[Records from a collection]
______

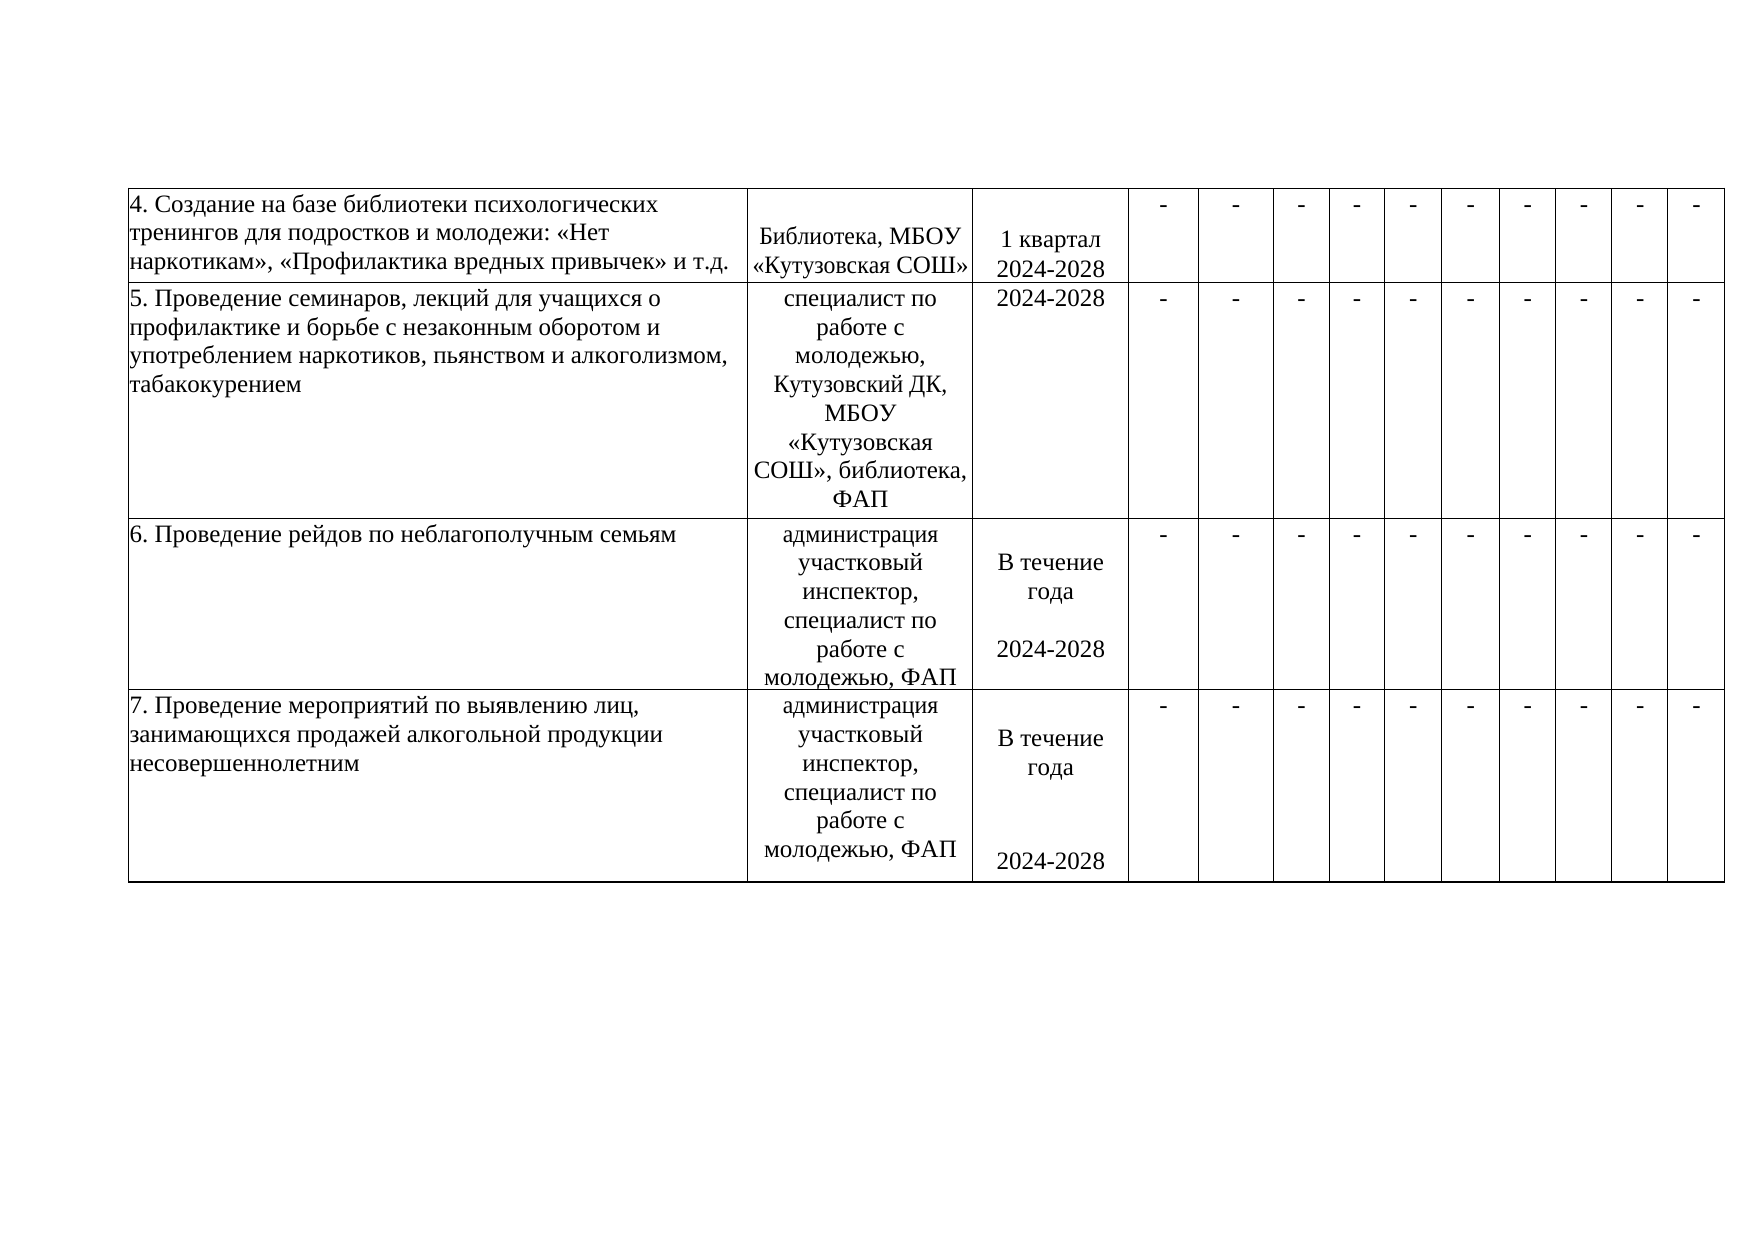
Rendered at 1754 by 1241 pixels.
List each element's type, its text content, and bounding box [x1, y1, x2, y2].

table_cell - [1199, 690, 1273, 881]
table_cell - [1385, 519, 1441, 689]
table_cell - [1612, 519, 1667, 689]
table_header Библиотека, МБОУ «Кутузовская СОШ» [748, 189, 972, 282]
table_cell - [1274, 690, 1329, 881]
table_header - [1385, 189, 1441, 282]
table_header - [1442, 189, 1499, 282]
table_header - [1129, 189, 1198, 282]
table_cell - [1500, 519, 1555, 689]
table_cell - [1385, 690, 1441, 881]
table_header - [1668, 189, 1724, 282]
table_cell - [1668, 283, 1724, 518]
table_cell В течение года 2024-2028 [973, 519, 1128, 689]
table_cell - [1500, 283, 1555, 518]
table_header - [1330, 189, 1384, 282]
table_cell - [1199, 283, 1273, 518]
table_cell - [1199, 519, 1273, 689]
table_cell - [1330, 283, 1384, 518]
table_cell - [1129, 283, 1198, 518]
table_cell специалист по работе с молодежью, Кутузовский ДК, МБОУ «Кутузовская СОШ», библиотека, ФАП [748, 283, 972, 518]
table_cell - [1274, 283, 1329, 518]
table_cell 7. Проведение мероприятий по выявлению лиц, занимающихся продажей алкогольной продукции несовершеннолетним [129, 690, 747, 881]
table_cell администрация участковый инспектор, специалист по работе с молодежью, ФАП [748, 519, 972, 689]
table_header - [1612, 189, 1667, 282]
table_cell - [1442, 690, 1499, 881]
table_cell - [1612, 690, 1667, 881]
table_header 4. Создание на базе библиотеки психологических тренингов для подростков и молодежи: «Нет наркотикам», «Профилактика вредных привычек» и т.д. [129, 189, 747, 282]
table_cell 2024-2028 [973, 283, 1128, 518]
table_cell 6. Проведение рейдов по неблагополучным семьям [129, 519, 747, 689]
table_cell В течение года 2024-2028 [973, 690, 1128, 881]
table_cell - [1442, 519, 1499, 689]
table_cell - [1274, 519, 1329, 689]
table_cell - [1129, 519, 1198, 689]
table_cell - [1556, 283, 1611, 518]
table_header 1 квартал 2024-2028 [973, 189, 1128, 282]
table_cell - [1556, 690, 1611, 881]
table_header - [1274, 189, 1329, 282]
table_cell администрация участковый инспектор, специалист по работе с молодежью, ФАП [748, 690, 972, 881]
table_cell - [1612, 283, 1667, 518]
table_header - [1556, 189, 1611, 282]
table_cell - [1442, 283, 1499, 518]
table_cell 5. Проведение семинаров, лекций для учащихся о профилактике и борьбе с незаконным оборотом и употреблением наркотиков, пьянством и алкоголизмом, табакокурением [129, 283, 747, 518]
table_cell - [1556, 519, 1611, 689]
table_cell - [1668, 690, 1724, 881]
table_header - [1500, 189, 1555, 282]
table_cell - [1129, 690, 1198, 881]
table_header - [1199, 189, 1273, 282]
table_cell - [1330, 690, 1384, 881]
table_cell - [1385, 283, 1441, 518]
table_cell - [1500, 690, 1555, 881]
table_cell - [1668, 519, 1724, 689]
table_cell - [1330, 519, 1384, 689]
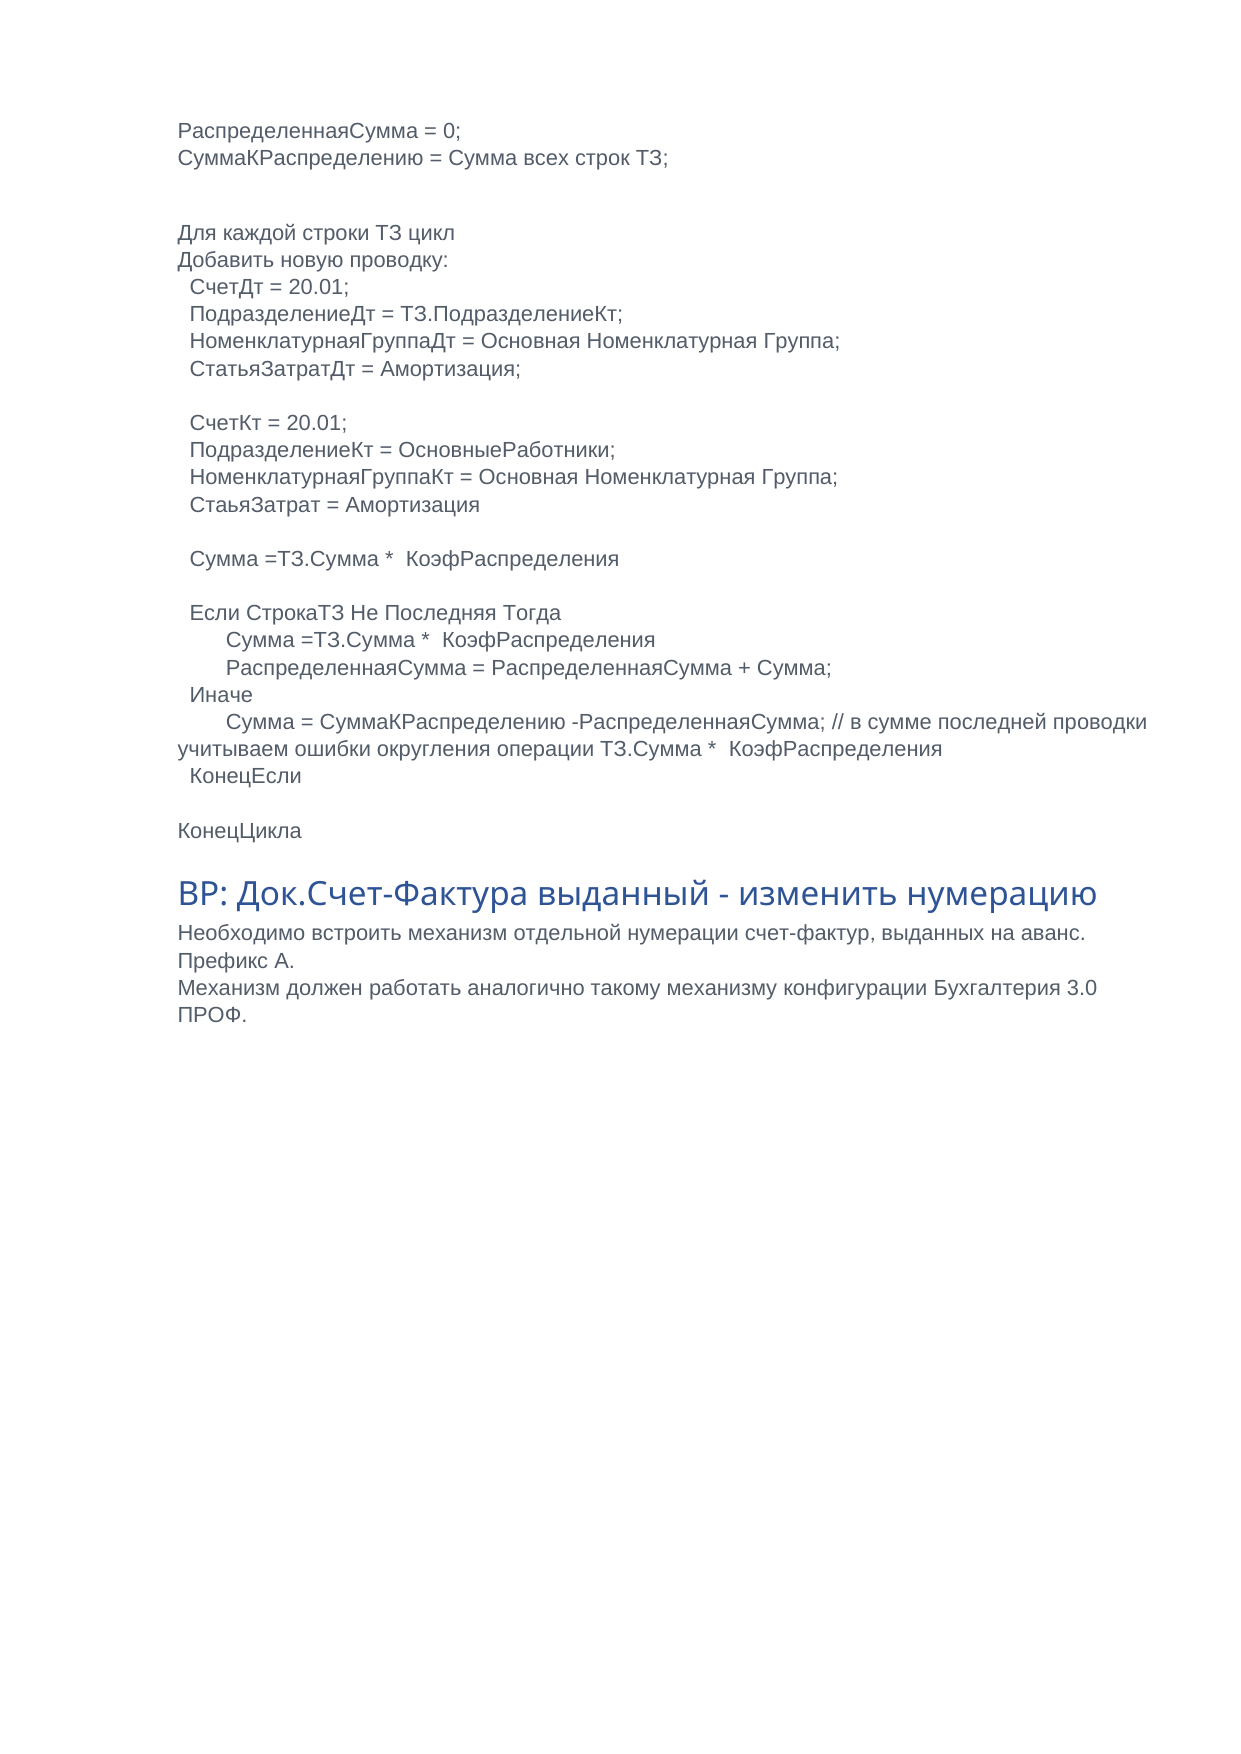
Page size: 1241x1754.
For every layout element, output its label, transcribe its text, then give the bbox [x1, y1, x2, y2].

______

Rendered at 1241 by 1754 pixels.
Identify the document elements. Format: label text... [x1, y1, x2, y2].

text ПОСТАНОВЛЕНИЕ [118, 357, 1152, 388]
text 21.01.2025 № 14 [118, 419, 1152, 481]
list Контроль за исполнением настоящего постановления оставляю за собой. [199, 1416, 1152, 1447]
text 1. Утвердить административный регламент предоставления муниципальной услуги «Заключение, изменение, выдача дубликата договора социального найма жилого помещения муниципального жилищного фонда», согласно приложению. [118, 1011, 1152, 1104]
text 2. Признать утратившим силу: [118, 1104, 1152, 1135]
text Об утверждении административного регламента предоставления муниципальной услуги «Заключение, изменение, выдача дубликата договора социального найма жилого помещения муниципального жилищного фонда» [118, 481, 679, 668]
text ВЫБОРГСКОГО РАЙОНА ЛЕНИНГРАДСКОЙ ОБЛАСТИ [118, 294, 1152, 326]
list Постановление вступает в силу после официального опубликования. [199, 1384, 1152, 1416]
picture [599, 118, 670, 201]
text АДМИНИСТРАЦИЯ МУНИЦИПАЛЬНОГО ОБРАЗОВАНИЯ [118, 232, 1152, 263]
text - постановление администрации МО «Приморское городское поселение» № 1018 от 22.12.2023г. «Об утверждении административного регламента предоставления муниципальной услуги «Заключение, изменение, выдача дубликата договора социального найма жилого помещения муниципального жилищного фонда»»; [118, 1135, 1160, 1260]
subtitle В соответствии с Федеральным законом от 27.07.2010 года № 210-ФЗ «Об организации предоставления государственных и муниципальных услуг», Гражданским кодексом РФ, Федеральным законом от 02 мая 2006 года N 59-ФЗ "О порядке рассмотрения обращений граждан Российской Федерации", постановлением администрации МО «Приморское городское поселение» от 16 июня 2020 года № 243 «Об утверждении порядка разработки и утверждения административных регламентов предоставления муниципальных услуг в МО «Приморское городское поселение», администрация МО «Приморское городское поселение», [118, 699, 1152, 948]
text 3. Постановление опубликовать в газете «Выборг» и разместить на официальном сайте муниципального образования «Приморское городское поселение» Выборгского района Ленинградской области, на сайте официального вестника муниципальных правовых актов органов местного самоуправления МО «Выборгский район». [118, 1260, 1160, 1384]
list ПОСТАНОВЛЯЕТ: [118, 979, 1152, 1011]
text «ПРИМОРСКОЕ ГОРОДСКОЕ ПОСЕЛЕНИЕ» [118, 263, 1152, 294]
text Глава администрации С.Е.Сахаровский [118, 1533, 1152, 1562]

______

Output the lines of the records above exactly as they appear, from the line containing "Page size: 1241x1754." through the line containing "For every layout".

Page size: 1241x1754.
For every layout element, output its label, transcribe its text, then give the bbox [x1, y1, x2, y2].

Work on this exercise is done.